Pennsylvania HMEs rally in the rotunda

Saturday, April 30, 2005

HARRISBURG, Pa. -- Medicaid beneficiaries and HME providers in Pennsylvania joined the legislative fray in April when they expressed their opposition to Gov. Ed Rendell's proposed budget cuts during a "Rally in the Rotunda" in the Capitol building here.
The rally, sponsored by the Pennsylvania Law Project and supported by the Pennsylvania Association of Medical Equipment Suppliers (PAMS), aimed at illustrating to state legislators that the proposed cuts would fall squarely on the shoulders of children and adults with disabilities.
The governor's proposal, if passed, would restrict access to medical care by placing caps on services, like hospital visits, prescription drugs and medical equipment.
The proposed cap for DME is set at $5,000 per adult per year.
"Any patient who needs multiple pieces of equipment, like an oxygen concentrator, a hospital beds, and a manual wheelchairs, will probably exhaust that $5,000 within eight or nine months," said Dave Fiorini," executive director of PAMS. "Anyone on a ventilator alone is probably going to exhaust it in two or three months."
Fiorini said the burden of the cap on DME, as well as similar caps of only two hospital visits per year and six prescriptions per month, will unduly impact the disabled and financially distressed patients. The cuts, of course, will also weigh heavily on DME providers in the state.
"We did a study of just our patients and found that at the nine-month mark most of our patients will reach the cap," said John Kaiser, president of PAMS and director of Walnut Medical in Johnstown, Pa. "Does that mean months 10, 11 and 12 are free for the customer?"
Kaiser said he is also concerned that there is no provision in the proposal requiring disclosure to providers about how much of the cap patients have left.
"We don't know what other companies are providing, and they don't know what we are providing, so we could be putting out equipment when the patient has already met the cap with another company," he said.

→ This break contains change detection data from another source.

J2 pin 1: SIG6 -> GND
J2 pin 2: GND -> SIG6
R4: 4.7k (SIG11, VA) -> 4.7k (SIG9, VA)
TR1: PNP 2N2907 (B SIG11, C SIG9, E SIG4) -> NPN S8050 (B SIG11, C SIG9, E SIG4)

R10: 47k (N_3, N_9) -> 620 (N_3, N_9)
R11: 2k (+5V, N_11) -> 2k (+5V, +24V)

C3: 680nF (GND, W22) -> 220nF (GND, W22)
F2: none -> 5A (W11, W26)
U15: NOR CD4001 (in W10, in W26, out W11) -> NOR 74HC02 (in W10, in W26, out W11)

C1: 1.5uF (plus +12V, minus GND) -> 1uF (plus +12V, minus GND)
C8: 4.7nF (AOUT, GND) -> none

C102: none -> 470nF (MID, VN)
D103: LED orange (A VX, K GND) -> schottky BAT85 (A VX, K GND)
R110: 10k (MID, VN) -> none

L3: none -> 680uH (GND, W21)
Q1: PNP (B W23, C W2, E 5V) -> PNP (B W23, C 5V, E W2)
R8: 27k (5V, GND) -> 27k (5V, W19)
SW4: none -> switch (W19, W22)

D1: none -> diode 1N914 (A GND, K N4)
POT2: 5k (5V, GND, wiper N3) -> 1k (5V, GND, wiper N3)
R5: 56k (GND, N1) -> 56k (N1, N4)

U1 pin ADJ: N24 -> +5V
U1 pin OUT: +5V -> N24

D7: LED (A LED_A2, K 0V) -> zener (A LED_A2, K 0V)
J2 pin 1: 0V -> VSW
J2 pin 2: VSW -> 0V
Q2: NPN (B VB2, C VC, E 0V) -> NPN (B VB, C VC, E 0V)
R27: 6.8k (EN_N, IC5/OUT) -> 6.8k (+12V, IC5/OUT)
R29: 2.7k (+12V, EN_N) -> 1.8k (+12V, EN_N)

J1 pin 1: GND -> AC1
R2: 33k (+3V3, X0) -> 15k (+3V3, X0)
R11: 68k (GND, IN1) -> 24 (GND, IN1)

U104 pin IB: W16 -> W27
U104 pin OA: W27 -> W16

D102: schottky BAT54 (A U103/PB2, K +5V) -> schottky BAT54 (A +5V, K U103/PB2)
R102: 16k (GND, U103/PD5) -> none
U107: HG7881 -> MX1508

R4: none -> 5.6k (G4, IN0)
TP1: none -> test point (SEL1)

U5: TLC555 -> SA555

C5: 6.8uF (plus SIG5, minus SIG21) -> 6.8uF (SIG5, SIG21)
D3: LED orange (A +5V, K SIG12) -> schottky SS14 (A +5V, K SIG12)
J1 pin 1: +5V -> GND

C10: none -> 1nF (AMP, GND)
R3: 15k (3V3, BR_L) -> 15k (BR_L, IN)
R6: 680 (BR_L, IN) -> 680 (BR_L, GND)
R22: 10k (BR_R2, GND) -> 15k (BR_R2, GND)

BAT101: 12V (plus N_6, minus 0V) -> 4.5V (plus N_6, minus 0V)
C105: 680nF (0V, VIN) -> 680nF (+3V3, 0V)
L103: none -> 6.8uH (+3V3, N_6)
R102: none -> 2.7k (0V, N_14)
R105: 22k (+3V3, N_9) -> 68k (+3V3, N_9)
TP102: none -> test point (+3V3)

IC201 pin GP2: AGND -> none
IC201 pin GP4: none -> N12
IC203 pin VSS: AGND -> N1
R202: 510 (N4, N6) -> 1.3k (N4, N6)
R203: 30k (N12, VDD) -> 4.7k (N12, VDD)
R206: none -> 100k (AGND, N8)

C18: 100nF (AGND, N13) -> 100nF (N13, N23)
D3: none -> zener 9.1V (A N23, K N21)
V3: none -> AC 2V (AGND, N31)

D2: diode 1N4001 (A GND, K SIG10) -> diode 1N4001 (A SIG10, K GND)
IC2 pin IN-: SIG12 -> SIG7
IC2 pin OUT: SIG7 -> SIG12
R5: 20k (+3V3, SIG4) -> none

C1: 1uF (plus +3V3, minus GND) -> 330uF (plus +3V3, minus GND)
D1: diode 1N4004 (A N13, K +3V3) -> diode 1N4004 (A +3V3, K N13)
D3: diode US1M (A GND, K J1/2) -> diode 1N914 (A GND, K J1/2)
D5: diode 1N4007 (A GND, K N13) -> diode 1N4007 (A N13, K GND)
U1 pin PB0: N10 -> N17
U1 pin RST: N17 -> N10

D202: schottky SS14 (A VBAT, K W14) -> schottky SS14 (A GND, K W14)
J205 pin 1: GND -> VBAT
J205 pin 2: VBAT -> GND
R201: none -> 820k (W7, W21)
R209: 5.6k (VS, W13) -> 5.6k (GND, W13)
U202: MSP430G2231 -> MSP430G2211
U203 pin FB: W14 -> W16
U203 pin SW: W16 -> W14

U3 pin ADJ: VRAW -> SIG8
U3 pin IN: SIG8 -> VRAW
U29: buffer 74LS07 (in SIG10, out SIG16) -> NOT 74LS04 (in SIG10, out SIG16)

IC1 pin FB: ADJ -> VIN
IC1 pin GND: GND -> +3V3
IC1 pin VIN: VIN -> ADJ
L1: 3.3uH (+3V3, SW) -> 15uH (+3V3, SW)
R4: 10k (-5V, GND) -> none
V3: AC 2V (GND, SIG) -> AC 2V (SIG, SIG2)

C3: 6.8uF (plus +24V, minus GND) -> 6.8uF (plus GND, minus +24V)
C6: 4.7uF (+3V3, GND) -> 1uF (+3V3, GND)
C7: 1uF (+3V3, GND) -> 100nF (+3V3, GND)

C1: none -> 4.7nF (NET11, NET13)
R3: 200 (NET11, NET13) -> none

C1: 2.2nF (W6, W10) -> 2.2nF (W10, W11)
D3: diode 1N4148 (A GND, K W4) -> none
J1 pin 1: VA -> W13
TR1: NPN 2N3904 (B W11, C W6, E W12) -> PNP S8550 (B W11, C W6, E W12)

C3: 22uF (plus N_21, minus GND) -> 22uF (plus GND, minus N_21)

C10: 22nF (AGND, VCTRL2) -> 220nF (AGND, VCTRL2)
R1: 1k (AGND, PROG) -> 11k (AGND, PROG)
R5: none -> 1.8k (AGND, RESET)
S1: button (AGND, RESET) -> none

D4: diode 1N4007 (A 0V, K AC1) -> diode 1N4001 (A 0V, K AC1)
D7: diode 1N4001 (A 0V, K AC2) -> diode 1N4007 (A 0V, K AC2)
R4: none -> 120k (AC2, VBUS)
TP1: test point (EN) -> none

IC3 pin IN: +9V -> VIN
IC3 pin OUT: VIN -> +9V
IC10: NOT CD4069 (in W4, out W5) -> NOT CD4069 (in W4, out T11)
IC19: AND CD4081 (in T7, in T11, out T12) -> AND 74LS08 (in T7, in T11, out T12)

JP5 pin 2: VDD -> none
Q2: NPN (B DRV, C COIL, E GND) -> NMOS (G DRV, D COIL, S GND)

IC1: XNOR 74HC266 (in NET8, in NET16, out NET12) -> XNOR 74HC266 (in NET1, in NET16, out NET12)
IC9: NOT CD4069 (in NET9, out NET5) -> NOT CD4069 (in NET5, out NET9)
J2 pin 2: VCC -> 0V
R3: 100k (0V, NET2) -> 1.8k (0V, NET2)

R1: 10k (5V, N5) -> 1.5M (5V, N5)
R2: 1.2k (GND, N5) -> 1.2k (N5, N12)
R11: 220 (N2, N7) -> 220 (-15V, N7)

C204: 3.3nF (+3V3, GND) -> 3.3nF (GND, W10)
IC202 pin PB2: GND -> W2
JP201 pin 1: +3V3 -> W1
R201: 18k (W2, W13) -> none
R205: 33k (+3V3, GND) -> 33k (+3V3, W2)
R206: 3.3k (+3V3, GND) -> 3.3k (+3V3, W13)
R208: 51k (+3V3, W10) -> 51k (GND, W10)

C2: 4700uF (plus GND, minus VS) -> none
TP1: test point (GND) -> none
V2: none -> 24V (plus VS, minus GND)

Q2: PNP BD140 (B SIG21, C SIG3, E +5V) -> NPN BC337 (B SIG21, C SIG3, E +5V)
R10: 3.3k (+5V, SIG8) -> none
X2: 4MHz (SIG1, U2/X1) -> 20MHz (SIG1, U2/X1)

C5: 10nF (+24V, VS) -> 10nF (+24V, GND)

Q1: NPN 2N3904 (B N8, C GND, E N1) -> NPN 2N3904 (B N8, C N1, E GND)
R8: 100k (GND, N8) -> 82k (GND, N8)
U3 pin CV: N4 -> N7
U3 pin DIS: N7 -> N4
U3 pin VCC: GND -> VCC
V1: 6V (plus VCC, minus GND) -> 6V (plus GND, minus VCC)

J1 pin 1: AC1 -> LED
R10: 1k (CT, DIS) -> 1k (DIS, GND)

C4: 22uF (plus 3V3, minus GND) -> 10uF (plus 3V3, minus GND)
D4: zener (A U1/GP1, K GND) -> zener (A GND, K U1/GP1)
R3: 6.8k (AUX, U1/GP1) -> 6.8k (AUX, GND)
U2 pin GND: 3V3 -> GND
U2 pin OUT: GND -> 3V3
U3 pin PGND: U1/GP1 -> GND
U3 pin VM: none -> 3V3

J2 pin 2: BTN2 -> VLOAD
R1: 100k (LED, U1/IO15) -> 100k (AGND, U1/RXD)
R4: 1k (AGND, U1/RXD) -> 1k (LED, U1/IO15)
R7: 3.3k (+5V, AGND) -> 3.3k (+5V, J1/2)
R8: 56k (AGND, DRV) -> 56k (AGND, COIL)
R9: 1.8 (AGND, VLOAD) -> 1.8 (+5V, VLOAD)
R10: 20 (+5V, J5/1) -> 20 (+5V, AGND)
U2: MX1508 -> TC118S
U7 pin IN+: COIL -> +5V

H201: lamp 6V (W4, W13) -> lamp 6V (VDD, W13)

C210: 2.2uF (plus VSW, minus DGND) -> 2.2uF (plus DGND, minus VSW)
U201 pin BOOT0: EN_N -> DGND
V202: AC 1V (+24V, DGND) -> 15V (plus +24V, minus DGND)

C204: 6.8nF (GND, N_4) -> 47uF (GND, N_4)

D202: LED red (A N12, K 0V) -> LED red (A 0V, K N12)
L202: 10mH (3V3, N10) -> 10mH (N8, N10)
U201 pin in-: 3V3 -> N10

To address these concerns, PAMS is encouraging members to meet with and write letters to their legislators. PAMS also hired a full-time lobbying firm to represent the industry's interests at the Capitol.
The governor said cuts are necessary to help bridge an estimated $1.2 billion gap in the state's budget, according to the Philadelphia Inquirer. The welfare department, which covers 1.7 million Medicaid recipients, needs to trim its costs by $600 million this year.